Les chaînes de l’Estaque ou de la Nerthe, celle de l’Étoile me sont chères à plus d’un titre.
En premier lieu, elles sont d’un Sud qui partage ses entrailles terrestres... Il y a des millions d’années, peut-être cinq sinon vingt, entre les deux, en tout cas bien avant l’émergence des prémices d’humanité, un effondrement titanesque ouvre le Golfe du Lion (des Lygiens, des étangs). La mer, comblant la ria du Rhône jusqu’à Givors (sur 250 km vers le nord en partant de l’embouchure actuelle du Grand Rhône), a tout couvert hormis l’ourlet sud et oriental du Massif-Central. Dans un mouvement inverse combiné à une baisse du niveau marin, au-dessus du comblement par les fleuves, aux plis modestes des garrigues languedociennes orientés SO-NE (Clape, Montpellier, Costières), répondent ceux de Provence (Estaque, Étoile), de même nature, avec des pins, des kermès, une végétation comparable.
La chaîne de l’Estaque ou de la Nerthe, ou encore du Rove, plus longue de nom que haute de relief, culmine vers 278 mètres seulement, tout à l’Est, entre les autoroutes qui descendent à Marseille. Victime d’incendies, elle a le mérite de sauvegarder la race des chèvres du Rove, du nom du village de la chaîne, plus remarquables par leurs grandes cornes torsadées en forme de lyre que par le manque de pampilles, ces pendeloques de peau au cou. La race a été sauvegardée, localement, son lait permet de fabriquer la brousse du Rove.
Rove, le nom reste lié à un canal étonnant sinon extraordinaire depuis 1926, en tant que plus grand canal souterrain au monde. 7,1 km de long, 15 mètres de haut, 22 de large, un tirant d’eau de 4,50 mètres à l’origine, des “ mensurations ” notables pour relier Marseille au Rhône, le port à l’étang de Berre. Hélas, suite à un éboulement monumental en 1963 (170 m. comblés, un cratère en surface d’une quinzaine de mètres de profondeur), le grand canal est fermé. Depuis, on se renvoie la patate chaude, on se réunit sur une réhabilitation a minima, à savoir l’adduction d’eau de mer vers l’étang afin d’en renouveler la vitalité.
Mais comme nous languissions, par un bel après-midi d’été, de laisser le village ensuqué de chaleur pour être le premier, depuis la garrigue, à montrer le bleu de la mer, en mieux, retrouvons ici la côte rocheuse, la Côte Bleue, telle la parenthèse de fin qui, ouverte avec celle de la Côte Vermeille ferme, de sa rocaille le doré du Golfe du Lion.

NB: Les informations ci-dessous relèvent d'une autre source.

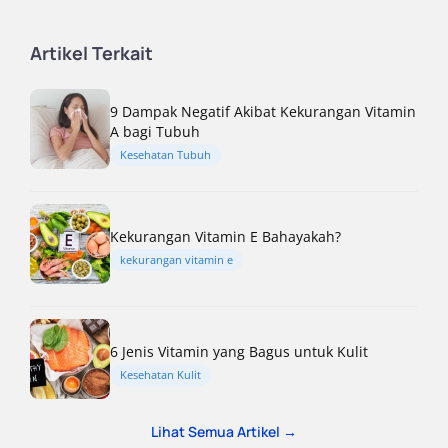
Artikel Terkait
9 Dampak Negatif Akibat Kekurangan Vitamin
A bagi Tubuh
Kesehatan Tubuh
Kekurangan Vitamin E Bahayakah?
kekurangan vitamin e
6 Jenis Vitamin yang Bagus untuk Kulit
Kesehatan Kulit
Lihat Semua Artikel →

Côte_Bleue_-_Méjean 2009 Creative Commons Attribution-Share Alike 3.0 Unported Auteur Florian Pépellin |
Dire “ la Côte Bleue ” c’est évoquer une beauté naturelle : en attestent les peintres, nombreux, qui ont tenu à en témoigner, à en capturer la lumière, les couleurs suivant le moment, toujours à jouer entre l’instant fugace et l’effort patient nécessaire pour en fixer l’impression sur la toile. Passons, puisque, n’y entendant rien, je me contente d’apprécier les accords orangés et verts de Cézanne, retrouvés même sur les contreforts de la Clape donnant sur notre plage familiale à Saint-Pierre-la-Mer, ses bleus qui toujours nous font fondre, à hauteur de Pissevaches.
Côte_Bleue le train entre Niolon et la Redonne 2023 Creative Commons Attribution-Share Alike 4.0 International, 3.0 Unported, 2.5 Generic, 2.0 Generic and 1.0 Generic license Author Benjamin Smith |
Dire “ la Côte Bleue ”, c’est évoquer une ligne de chemin de fer particulière, seule, à moins d’avancer pedibus, à offrir des points de vue uniques sur la portion finale qui aboutit à L’Estaque, déjà au port de Marseille. À pied ou du train, des viaducs et ouvrages d’art, des forts militaires, des petits ports cachés, des sites de plongée du plus haut ou jusqu’à un plus profond rappelant Jacques Mayol, héros du Grand Bleu... À ce que la nature propose de caps, calanques, anses, madragues, sentiers des douaniers, grotte préhistorique, à la beauté renouvelée du paysage s’allie le plaisir de découvrir. Pour les plus passifs, les stations balnéaires de Sausset-les-Pins, Carry-le-Rouet connues pour leurs oursinades de janvier-février (Fernandel, à lui seul, en mangeait une cagette entière... toujours à Carry ; dernièrement, un reportage télé a montré une bande d’amis amateurs de palourdes pêchées à un mètre de fond dans une crique... ).